You will want to repeat these meetings daily until they are comfortable being loose a few minutes with no supervision. Be sure that when the cat is also good, you are feeding them treats too.  After a few weeks of this, you will be able to let them wander and intermingle as much as they want.

Help A Cat Get Along With a Shiba Inu

Like dogs, all cats are different. Each has its own unique personality, and you must take this into consideration. If you set a safe space up for each of your animals, they will have their own territory. Not all cats will like dogs, and the important thing is to not force your cat to like your dog.

This will be easier to do when both animals are relatively young, and a sure way to make sure they tolerate each other is by having treats. You can feed your cat treats when they are being kind to your Shiba.

Shiba Inus and Other Small Animals

Some people have more than just cats. What happens when your Shiba is around other small animals like guinea pigs? Well, these tiny creatures can put your Shiba into predator mode, they were used for hunting as a sport in Japan. It’s essential to keep that in mind.

You will want to introduce them in small doses and watch them interact like you would with your cat and dog.

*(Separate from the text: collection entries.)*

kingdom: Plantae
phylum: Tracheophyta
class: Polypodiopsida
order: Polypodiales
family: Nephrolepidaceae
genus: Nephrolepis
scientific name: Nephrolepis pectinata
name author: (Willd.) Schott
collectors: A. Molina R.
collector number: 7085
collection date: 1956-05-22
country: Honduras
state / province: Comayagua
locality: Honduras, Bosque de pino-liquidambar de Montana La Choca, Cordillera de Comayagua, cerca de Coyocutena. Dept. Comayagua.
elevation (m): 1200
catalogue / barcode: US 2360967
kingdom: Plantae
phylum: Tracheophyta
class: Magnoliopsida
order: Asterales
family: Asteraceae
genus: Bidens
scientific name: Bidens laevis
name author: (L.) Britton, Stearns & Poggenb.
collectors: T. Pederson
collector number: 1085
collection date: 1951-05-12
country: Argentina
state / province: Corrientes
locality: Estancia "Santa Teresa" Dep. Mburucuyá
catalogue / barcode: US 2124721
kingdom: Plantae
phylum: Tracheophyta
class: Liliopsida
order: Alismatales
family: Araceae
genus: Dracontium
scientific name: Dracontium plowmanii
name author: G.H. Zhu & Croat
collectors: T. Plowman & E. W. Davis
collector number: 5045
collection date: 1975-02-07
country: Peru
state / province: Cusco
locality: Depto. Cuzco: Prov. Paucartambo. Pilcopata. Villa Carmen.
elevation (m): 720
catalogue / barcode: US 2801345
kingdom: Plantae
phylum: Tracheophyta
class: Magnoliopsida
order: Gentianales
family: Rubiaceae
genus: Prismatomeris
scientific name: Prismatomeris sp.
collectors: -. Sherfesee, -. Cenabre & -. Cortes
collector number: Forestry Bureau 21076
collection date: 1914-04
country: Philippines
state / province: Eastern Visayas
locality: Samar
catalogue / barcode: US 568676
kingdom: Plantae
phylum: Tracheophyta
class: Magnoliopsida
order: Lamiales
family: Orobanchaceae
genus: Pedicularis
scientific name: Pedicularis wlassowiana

Give your Shiba treats when necessary, and if needed, discipline them to let them know what they did was wrong.

Spaying or Neutering Usually Reduces Aggressive Urges

In most dogs, getting them spayed or neutered can be a good idea because it gets rid of their sex hormones. However, keep in mind that dogs dominate, and it’s not necessarily sex that drives them, it’s showing you who the boss is.

Shibas are known to be dominant, and you want to train them to be sure they know exactly who is in charge. Neutering and spaying a Shiba can help, but training sessions are required as well.

Body Language to Pay Attention To

No dog can talk like us, but they do have cues that humans can pay attention to. Shiba Inus are very expressive, and they have other ways of telling you what they want with their body language.

There are six basic moods your Shiba can display throughout its day. These are: playful, relaxed, fearful, anxious, aggressive, and aroused.

They may not be displayed in that order. Also, keep in mind you may see one more than another due to the individual personality of your Shiba.

If your Shiba is relaxed, he or she may have a hanging tail, and that smile Shibas are known for.

A playful Shiba will bow and make a puppy play move, and this will signal that they want to play with you! Tongue out, jumping, and a wagging tail are all excellent signs of a happy, playful puppy.

An aroused Shiba may bark or cry a lot. It is crucial to find ways to calm your dog down without panicking. Sometimes a barking Shiba can be a little intimidating since they have no words to describe how they are feeling. Another thing to look for is teeth. If they look like they’re snarling, it’s telling something or someone to back off.

Anxiety is also common in some dogs. You will be able to tell if something is upsetting them if their ears are flat and they are cowering away from something. If it is an object, they’re scared of, try removing it.

Feed Them in Separate Places

At first, you will want your Shiba and cat to learn to not be food aggressive with each other. Feed them in separate rooms but along the same door. They will be able to feel and hear each other, but it will assure that no incidents will happen.

After they learn to not steal each other’s food, they will be ready to have food completely separate. You will be able to leave food in their bowls throughout the day without having to worry if they’re eating each other’s food.

Shibas and cats need different nutrients, so you do not want them to eat each other’s food. Training them to not be food aggressive, while also not eating each other’s food is essential when owning both animals.

Shibas are the cats of the dogs, and they do require some training. If you want a dog who is highly independent with a unique personality, Shiba Inus are the right choice for you. If you own a cat already, make sure they meet your new dog first and be sure to take the personality of each animal into account. Cats and dogs can tolerate each other and may come to like each other over time and a lot of patience.